Show 6
Show 6
Summerhall
IN a sun-kissed land dripping with beautiful people in swimming costumes and shades, the lazy calm is about to be shattered by the aftermath of a fatal car crash in which an unnamed golden boy who may have killed someone who told him the truth just found out he's a cuckoo in the nest.
What comes out of this mix of oedipal envy and Ballardian future-shock is an urgent three-hander in which revolutionary spirit is reborn in the shadows.
This world premiere of an unnamed work by Mark Ravenhill is the latest offering from the Lyric Hammersmith's Secret Theatre Company, in which audiences effectively go to see something blind and without any kind of marketing hype to tell them in advance what to think.
The fact that the company have let slip that this is a Ravenhill play, however, is probably wise in the hurly-burly of the Fringe.
Ravenhill's clipped, pared-down exchanges are invested with a classical weight in Caroline Steinbeis's production, in which Steven Webb's young hero and Cara Hogan's partner in crime spars with Matti Houghton's possibly wicked stepmother in this punchiest of calls to arms.
Runs to August 17
Lippy
Traverse Theatre
PUTTING words into other people's mouths is the playwright's great privilege. This is something Bush Moukarzel makes clear, even as his characters' silences and longeurs are possibly mis-translated by a lip-reader in Moukarzel and co-director Ben Kidd's genre-busting production for their London/Dublin-based Dead Centre company.

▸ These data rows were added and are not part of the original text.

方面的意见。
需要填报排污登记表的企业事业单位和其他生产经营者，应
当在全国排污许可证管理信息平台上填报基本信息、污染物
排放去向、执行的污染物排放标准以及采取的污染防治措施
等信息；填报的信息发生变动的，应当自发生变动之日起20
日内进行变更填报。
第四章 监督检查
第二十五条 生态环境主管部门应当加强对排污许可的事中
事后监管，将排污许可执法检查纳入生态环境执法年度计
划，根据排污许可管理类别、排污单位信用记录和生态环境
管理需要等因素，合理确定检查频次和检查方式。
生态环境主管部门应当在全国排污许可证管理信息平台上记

It begins with a post-show discussion of a play we haven't seen, as Moukarzel plays the cocky interviewer of Dan Reardon's Lip Reader. What looks initially like an in-joke opens out into an inquiry of how things can be misinterpreted before exploding into the play's second part.
This focuses on the real-life tragedy of four women who starved themselves to death in their boarded-up house in a small Irish town. Instead of attempting to find out why, Moukarzel casts the four women as silent witnesses to their own fate by way of a series of woozy routines watched over by the Lip Reader.

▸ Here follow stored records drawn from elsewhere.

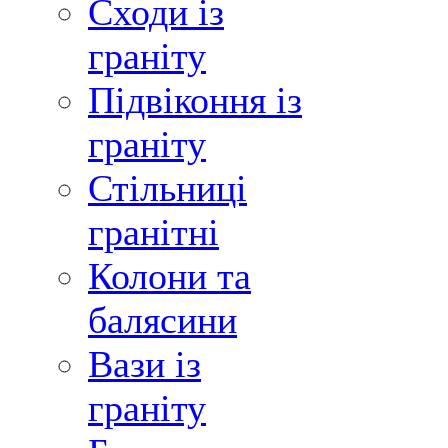
Сходи із
граніту
Підвіконня із
граніту
Стільниці
гранітні
Колони та
балясини
Вази із
граніту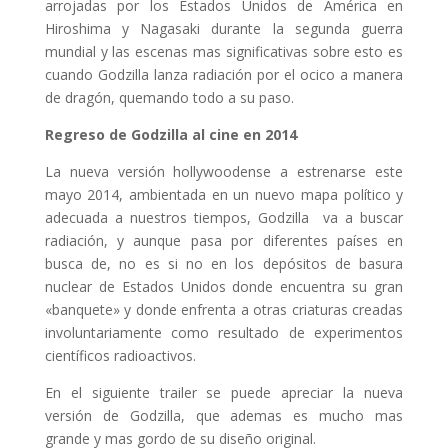
arrojadas por los Estados Unidos de América en
Hiroshima y Nagasaki durante la segunda guerra
mundial y las escenas mas significativas sobre esto es
cuando Godzilla lanza radiación por el ocico a manera
de dragón, quemando todo a su paso.
Regreso de Godzilla al cine en 2014
La nueva versión hollywoodense a estrenarse este
mayo 2014, ambientada en un nuevo mapa político y
adecuada a nuestros tiempos, Godzilla va a buscar
radiación, y aunque pasa por diferentes países en
busca de, no es si no en los depósitos de basura
nuclear de Estados Unidos donde encuentra su gran
«banquete» y donde enfrenta a otras criaturas creadas
involuntariamente como resultado de experimentos
científicos radioactivos.
En el siguiente trailer se puede apreciar la nueva
versión de Godzilla, que ademas es mucho mas
grande y mas gordo de su diseño original.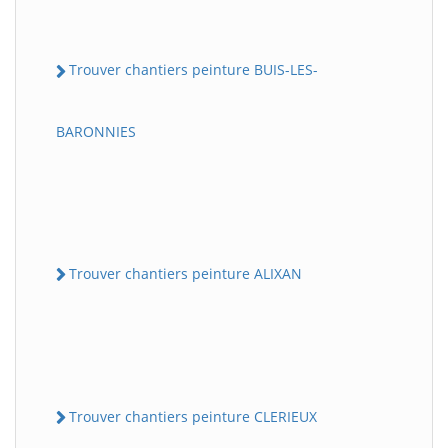
Trouver chantiers peinture BUIS-LES-
BARONNIES
Trouver chantiers peinture ALIXAN
Trouver chantiers peinture CLERIEUX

The upending of perspectives and lip-synching to doo-wop songs may all be the hallucinatory product of the women's fevered imaginations, but this audaciously poignant dreamscape is far more than vogueish deconstruction. It ends with a life and death monologue by Mark O'Halloran as delivered by one sister's disembodied lips seen in close-up on-screen.

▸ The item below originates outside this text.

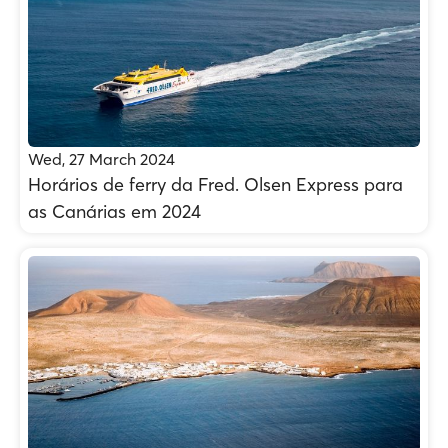
Wed, 27 March 2024
Horários de ferry da Fred. Olsen Express para
as Canárias em 2024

With such a delivery clearly referencing Samuel Beckett's Not I, this might not be about the women's plight in any conventional sense, but has made them immortal anyway.
Runs to August 24
Mush and Me
Underbelly
WHEN Jewish girl Gabby and Muslim Mush are put next to each other at the call centre they're both marking time in mutual disdain and a knack for conning the customers soon blossoms into something else in Karla Crome's new play that embraces cultural and religious divides to heartwarming effect.
Inspired by actress Daniella Isaacs's 102-year-old aunt, who declined a marriage proposal from a Christian for fear of what her parents might think, Crome brings things bang up to date in Rosy Banham's sassy little production that has Gabby and Mush, played by Isaacs and David Mumemi, skirt around their differences with the diffidence only the young can have.
The result in this Underbelly Ideas Tap winner is not only one of the most street-smart love stories to define modern, multi-cultural Britain, but is a quietly political little microcosm of how age-old conflicts might be dealt with by a younger generation, not with bombs and boycotts, but with tolerance, love and a mutual distaste for bacon rolls.